5. Was a co-developer of many of the major techniques for carrying out Monte Carlo calculations of transport in asymmetric devices such as stellarators, Phys. Fluids 24, 851 (1981), Phys. Plasmas 2, 610 (1995), and Phys. Plasmas 10, 103 (2003).
6. Was an author of the first paper on the stochastic loss of alpha particles, Phys. Rev. Lett. 47, 647 (1981). This loss determines the maximum ripple, due to the finite number of toroidal field coils, that can be tolerated in an ignited tokamak plasma.
7. Was an author of the first paper to explain the loss of high energy particles due to the fishbone instability, Phys. Fluids 26, 2958 (1983), which initiated the modern interest in the interaction of particle orbits and MHD effects.
8. Was the co-inventor of electron cyclotron current drive and more generally the method of driving current by selectively heating high energy particles, Phys. Rev. Lett. 45, 720 (1980) and U.S. patent number 4,425,295, which was issued in 1984.
9. Determined the minimum power required to drive a current that is carried by high energy (tail) electrons, Phys. Fluids 31, 591 (1988). This paper demonstrated a steady-state tokamak was possible only with a strong bootstrap current.
10. Was an author on the papers that first defined the two known methods for obtaining confined particle orbits in stellarators: (i) having all minima of the field strength on a magnetic surface have the same value, Phys. Rev. Lett. 48, 322 (1982), which is the confinement principle of the W7- X stellarator and (ii) quasisymmetry, Phys. Fluids 26, 496 (1983), which is the confinement principle of the HSX and the NCSX stellarators.
11. Co-authored the first paper showing the limitation on the plasma pressure in a stellarator due to the breakup of the magnetic surfaces, Phys.
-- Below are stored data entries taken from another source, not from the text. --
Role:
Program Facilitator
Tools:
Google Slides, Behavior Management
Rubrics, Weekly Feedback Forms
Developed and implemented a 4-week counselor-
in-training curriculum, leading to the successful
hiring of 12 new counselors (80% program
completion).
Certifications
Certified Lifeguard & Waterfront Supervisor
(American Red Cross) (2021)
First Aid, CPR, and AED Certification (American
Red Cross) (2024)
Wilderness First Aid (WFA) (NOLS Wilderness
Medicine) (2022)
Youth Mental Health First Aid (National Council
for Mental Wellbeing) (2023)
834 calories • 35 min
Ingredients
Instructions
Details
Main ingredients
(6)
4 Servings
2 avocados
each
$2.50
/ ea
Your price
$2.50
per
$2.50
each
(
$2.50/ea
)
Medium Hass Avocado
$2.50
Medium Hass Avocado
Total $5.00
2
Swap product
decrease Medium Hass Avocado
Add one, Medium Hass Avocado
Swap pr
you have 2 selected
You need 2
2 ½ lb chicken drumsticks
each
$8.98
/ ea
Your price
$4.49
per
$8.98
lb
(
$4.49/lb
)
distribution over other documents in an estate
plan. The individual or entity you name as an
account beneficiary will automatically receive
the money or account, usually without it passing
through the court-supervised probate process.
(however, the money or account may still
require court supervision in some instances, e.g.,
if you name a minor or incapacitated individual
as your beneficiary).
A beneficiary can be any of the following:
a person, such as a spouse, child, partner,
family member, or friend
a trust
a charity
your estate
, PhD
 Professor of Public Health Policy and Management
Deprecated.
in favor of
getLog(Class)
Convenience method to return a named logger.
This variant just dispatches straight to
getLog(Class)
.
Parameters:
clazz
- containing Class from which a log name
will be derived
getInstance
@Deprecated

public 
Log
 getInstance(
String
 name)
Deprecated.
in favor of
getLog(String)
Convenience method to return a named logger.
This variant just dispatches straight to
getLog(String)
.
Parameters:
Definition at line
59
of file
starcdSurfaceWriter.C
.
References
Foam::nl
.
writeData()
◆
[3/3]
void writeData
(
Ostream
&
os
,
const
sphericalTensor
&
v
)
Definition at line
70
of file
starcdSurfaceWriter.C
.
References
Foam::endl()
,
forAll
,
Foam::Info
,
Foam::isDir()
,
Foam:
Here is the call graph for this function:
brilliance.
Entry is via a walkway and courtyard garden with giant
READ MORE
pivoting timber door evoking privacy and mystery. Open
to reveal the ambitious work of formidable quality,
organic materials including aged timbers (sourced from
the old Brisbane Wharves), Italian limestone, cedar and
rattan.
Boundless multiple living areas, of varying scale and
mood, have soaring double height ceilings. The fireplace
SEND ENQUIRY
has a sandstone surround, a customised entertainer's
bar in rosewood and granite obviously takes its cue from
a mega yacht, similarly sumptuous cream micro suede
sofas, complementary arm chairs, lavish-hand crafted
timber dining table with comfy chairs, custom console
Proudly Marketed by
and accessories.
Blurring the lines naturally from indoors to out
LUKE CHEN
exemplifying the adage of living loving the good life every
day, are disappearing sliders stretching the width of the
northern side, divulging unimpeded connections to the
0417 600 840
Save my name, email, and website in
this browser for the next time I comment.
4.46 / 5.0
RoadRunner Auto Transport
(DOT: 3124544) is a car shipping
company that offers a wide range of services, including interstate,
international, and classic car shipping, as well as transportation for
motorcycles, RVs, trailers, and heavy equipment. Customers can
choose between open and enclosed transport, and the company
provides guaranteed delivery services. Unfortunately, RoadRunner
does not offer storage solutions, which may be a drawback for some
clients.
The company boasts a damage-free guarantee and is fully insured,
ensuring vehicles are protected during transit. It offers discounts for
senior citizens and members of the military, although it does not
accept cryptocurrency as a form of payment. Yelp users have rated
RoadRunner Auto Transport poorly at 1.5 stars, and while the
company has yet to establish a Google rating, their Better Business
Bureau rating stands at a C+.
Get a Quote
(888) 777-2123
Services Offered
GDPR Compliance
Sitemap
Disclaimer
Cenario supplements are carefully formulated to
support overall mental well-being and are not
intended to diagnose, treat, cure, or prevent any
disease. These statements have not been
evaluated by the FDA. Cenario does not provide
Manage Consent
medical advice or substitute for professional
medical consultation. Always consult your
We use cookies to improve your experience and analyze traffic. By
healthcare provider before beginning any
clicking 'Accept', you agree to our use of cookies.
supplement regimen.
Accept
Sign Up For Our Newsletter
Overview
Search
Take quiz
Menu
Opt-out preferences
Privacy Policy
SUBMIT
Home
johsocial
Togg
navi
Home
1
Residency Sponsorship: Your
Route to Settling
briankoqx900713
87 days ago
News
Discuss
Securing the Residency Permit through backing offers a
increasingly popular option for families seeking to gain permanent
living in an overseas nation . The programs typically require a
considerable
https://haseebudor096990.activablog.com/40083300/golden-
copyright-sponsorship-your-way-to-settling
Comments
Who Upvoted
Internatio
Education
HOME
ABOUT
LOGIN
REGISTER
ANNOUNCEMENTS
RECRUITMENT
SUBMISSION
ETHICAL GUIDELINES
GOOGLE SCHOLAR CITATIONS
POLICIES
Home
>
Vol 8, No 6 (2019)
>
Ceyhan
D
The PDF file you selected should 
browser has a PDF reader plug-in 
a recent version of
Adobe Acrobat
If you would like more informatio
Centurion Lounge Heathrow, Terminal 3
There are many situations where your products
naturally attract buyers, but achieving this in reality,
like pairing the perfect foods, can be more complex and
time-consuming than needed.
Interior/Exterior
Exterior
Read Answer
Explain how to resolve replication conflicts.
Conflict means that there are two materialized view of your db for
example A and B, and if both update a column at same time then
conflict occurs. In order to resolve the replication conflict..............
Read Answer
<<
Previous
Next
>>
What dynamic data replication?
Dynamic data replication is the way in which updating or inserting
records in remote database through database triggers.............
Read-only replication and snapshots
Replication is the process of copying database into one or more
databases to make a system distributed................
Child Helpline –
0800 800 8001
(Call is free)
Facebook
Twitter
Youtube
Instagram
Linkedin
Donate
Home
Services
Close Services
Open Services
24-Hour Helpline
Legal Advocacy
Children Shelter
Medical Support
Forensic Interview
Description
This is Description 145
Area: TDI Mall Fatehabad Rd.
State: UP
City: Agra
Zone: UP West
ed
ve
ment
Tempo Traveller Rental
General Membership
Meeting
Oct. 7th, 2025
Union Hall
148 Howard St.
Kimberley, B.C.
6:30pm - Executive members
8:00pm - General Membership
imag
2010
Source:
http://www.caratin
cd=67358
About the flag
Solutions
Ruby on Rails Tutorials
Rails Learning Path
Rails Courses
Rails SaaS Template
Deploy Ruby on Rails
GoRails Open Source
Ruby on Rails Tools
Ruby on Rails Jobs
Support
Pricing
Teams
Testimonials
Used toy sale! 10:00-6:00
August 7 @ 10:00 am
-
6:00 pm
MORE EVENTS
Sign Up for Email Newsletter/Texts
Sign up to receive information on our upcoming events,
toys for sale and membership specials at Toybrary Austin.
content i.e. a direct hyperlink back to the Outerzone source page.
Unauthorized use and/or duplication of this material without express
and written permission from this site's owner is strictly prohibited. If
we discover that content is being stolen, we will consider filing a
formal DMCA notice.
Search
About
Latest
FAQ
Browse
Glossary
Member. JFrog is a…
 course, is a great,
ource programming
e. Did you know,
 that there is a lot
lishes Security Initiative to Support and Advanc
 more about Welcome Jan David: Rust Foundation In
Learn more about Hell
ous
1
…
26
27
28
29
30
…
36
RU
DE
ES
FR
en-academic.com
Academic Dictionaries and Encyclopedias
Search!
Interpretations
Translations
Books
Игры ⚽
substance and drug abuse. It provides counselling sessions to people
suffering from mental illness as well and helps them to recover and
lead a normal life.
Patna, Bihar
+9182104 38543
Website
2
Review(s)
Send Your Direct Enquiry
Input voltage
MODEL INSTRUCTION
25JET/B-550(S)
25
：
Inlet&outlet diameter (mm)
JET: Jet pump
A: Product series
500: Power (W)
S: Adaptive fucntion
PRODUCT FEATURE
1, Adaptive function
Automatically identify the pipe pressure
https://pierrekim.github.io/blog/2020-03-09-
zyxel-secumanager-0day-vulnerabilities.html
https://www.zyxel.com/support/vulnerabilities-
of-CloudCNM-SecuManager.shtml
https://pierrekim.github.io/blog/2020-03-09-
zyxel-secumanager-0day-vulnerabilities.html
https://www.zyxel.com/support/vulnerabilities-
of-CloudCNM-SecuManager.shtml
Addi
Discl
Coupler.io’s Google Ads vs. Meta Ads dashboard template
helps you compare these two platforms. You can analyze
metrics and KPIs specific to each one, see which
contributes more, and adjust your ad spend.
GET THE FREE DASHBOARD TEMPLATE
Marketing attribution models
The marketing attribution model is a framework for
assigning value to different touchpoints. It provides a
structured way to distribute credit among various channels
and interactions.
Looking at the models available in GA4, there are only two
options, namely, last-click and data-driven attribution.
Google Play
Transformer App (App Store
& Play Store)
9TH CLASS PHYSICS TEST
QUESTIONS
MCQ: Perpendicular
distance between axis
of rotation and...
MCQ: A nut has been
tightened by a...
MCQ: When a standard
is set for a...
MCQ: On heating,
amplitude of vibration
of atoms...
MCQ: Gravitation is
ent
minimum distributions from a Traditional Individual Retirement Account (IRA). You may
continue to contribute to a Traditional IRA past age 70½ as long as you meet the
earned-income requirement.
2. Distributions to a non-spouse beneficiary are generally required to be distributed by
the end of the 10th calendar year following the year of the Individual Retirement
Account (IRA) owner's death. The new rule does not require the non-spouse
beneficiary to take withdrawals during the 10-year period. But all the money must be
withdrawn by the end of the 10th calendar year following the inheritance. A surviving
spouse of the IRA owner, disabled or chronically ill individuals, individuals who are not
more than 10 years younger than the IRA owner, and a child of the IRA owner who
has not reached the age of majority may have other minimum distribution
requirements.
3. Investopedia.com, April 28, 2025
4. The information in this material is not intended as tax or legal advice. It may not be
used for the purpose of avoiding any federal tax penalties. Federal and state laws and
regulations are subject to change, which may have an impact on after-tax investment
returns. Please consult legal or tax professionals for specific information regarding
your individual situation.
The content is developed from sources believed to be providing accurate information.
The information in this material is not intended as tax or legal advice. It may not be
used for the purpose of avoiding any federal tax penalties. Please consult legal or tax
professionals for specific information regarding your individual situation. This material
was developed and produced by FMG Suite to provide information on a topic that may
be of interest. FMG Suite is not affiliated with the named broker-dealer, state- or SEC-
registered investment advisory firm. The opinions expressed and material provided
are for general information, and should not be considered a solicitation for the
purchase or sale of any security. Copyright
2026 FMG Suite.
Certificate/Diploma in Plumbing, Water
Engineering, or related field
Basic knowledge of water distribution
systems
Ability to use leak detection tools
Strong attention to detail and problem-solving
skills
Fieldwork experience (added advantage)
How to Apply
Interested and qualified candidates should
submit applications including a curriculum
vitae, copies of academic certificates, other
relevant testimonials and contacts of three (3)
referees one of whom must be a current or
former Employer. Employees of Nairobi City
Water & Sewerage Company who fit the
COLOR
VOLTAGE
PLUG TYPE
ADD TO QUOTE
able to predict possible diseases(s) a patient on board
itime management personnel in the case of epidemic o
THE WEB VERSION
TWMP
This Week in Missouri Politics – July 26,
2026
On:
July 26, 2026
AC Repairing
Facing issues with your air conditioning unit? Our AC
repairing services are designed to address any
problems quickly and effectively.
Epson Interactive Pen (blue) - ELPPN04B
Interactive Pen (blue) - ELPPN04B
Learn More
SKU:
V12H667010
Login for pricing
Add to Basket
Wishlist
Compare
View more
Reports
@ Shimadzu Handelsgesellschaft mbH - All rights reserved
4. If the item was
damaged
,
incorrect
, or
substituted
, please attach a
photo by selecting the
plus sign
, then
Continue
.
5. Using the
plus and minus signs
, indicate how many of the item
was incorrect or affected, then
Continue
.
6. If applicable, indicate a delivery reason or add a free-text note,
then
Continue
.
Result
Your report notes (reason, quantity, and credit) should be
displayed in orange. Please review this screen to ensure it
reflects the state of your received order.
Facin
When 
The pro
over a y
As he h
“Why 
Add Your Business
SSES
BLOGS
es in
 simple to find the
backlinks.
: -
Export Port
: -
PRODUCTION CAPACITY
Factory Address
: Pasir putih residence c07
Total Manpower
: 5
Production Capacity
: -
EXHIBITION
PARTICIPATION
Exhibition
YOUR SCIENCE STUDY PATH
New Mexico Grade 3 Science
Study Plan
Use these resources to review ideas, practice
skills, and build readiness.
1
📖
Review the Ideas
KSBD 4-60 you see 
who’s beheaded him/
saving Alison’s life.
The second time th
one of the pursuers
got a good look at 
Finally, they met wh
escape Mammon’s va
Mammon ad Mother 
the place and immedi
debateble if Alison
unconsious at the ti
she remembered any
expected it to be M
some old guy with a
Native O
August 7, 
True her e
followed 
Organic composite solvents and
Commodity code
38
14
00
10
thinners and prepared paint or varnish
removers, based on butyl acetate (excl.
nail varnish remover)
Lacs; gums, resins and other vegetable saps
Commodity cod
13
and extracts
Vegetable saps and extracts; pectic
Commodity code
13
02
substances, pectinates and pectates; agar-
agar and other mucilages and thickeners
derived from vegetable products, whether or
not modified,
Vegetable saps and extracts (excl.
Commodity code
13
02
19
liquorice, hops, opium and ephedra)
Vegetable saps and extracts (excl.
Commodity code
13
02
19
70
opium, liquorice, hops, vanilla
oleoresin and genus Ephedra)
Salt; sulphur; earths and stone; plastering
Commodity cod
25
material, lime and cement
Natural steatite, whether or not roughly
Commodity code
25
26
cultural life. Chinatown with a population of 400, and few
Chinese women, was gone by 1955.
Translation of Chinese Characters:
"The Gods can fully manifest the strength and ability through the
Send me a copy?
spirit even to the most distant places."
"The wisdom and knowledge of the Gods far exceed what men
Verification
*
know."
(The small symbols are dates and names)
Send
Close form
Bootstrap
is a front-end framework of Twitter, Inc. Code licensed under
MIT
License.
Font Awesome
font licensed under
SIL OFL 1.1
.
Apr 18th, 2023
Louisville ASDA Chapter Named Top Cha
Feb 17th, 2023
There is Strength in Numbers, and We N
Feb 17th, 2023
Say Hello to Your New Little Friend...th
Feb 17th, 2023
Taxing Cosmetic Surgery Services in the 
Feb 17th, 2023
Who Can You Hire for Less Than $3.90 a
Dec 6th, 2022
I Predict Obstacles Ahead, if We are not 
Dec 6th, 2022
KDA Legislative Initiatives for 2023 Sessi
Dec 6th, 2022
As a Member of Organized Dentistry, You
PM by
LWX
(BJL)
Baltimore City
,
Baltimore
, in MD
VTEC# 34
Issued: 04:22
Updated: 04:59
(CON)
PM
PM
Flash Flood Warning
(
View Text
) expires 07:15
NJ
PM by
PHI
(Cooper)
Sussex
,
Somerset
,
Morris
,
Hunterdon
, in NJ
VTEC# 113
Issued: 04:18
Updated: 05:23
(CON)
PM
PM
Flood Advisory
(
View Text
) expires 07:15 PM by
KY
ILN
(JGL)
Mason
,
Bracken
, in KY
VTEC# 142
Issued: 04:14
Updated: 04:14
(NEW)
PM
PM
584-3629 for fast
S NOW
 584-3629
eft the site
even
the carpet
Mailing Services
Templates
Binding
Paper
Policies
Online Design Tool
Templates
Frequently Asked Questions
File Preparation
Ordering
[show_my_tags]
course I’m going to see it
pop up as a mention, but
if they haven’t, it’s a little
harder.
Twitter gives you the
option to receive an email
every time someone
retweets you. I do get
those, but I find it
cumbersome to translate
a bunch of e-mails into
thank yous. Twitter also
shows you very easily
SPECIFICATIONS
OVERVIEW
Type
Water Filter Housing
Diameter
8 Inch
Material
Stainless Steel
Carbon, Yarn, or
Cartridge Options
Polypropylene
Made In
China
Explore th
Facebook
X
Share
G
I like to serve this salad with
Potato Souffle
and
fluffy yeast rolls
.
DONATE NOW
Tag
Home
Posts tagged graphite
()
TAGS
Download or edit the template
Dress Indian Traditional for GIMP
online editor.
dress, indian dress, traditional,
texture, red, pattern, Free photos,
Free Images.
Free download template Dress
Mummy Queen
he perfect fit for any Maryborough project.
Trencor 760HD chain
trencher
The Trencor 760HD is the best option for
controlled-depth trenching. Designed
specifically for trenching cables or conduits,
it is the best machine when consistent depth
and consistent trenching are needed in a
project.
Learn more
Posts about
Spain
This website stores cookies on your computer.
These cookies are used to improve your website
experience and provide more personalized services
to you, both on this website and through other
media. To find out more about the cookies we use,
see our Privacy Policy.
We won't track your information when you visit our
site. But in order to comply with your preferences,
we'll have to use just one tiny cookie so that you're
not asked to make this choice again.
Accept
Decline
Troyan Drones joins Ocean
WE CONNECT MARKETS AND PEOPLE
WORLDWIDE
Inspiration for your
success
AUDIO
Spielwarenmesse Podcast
Fluids 27, 2446 (1984).
12. Working with doctoral students, gave the general form for the magnetic field strength in toroidal plasma equilibria and the minimal breaking of quasisymmetry that is mathematically required, Phys. Fluids B 3, 2805 and 2822 (1991).
13. Developed the theory of error field amplification and rotation damping in tokamak plasmas, Phys. Rev. Lett. 86, 5059-5061 (2001) and the circuit method of dealing with resistive wall modes in tokamaks.
14. Showed that magnetic systems that are doubly periodic (as in a toroidal plasma) and non-periodic (as in astrophysics) have fundamentally different reconnection phenomena, Phys. Rev. Lett. 88: art. no. 215005 (2002).
15. Gave the general form of Ohm's law for a spatially averaged field that in-corporates the helicity conserving properties of resistive MHD, J. Plasma Phys. 35, 133 (1986), derived the constraints of magnetic helicity con-servation on natural dynamos, Phys. Fluids B 5, 2271 (1993), and gave implications for the solar corona in Magnetic Helicity in Space and Laboratory Plasmas edited by M. R. Brown and R. C. Canfield (American Geophysical Union, Washington, DC, 1999) p.11-16. In particular it was shown that runaway electron effects cause the development of a corona on any star with a magnetic field and an outer convective zone.